#### Given data:
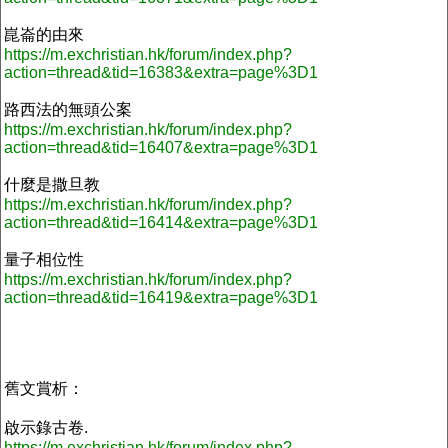
崑崙的由來
https://m.exchristian.hk/forum/index.php?
action=thread&tid=16383&extra=page%3D1
路西法的無頭公案
https://m.exchristian.hk/forum/index.php?
action=thread&tid=16407&extra=page%3D1
什麼是撒旦教
https://m.exchristian.hk/forum/index.php?
action=thread&tid=16414&extra=page%3D1
量子相位性
https://m.exchristian.hk/forum/index.php?
action=thread&tid=16419&extra=page%3D1
舊文賞析：
啟示錄古卷.
https://m.exchristian.hk/forum/index.php?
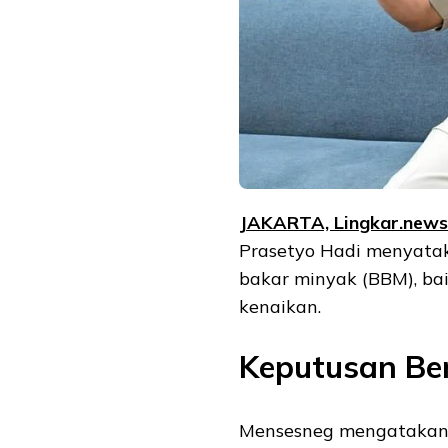
JAKARTA, Lingkar.ne
ws
Prasetyo Hadi menyata
bakar minyak (BBM), ba
kenaikan.
Keputusan Be
Mensesneg mengatakan k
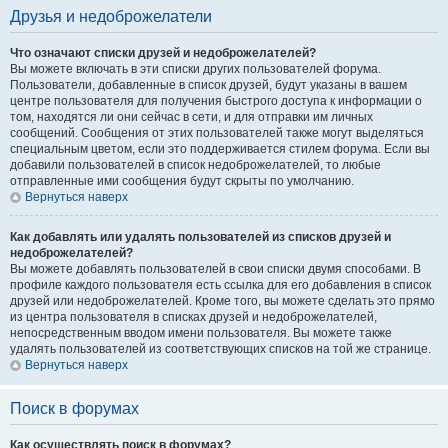
Друзья и недоброжелатели
Что означают списки друзей и недоброжелателей?
Вы можете включать в эти списки других пользователей форума.
Пользователи, добавленные в список друзей, будут указаны в вашем
центре пользователя для получения быстрого доступа к информации о
том, находятся ли они сейчас в сети, и для отправки им личных
сообщений. Сообщения от этих пользователей также могут выделяться
специальным цветом, если это поддерживается стилем форума. Если вы
добавили пользователей в список недоброжелателей, то любые
отправленные ими сообщения будут скрыты по умолчанию.
Вернуться наверх
Как добавлять или удалять пользователей из списков друзей и
недоброжелателей?
Вы можете добавлять пользователей в свои списки двумя способами. В
профиле каждого пользователя есть ссылка для его добавления в список
друзей или недоброжелателей. Кроме того, вы можете сделать это прямо
из центра пользователя в списках друзей и недоброжелателей,
непосредственным вводом имени пользователя. Вы можете также
удалять пользователей из соответствующих списков на той же странице.
Вернуться наверх
Поиск в форумах
Как осуществлять поиск в форумах?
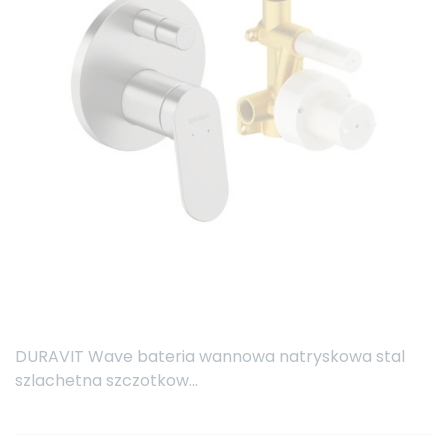
DURAVIT Wave bateria wannowa natryskowa stal
szlachetna szczotkow...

#### What the task requires:
Reproduce the records starting at the line containing "Друзья и недоброжелатели" and ending at the end of the records, substituting "К началу страницы" for every "Вернуться наверх" and changing nothing else. Omit the pictures from your output.

#### Answer below:
Друзья и недоброжелатели
Что означают списки друзей и недоброжелателей?
Вы можете включать в эти списки других пользователей форума.
Пользователи, добавленные в список друзей, будут указаны в вашем
центре пользователя для получения быстрого доступа к информации о
том, находятся ли они сейчас в сети, и для отправки им личных
сообщений. Сообщения от этих пользователей также могут выделяться
специальным цветом, если это поддерживается стилем форума. Если вы
добавили пользователей в список недоброжелателей, то любые
отправленные ими сообщения будут скрыты по умолчанию.
К началу страницы
Как добавлять или удалять пользователей из списков друзей и
недоброжелателей?
Вы можете добавлять пользователей в свои списки двумя способами. В
профиле каждого пользователя есть ссылка для его добавления в список
друзей или недоброжелателей. Кроме того, вы можете сделать это прямо
из центра пользователя в списках друзей и недоброжелателей,
непосредственным вводом имени пользователя. Вы можете также
удалять пользователей из соответствующих списков на той же странице.
К началу страницы
Поиск в форумах
Как осуществлять поиск в форумах?
DURAVIT Wave bateria wannowa natryskowa stal
szlachetna szczotkow...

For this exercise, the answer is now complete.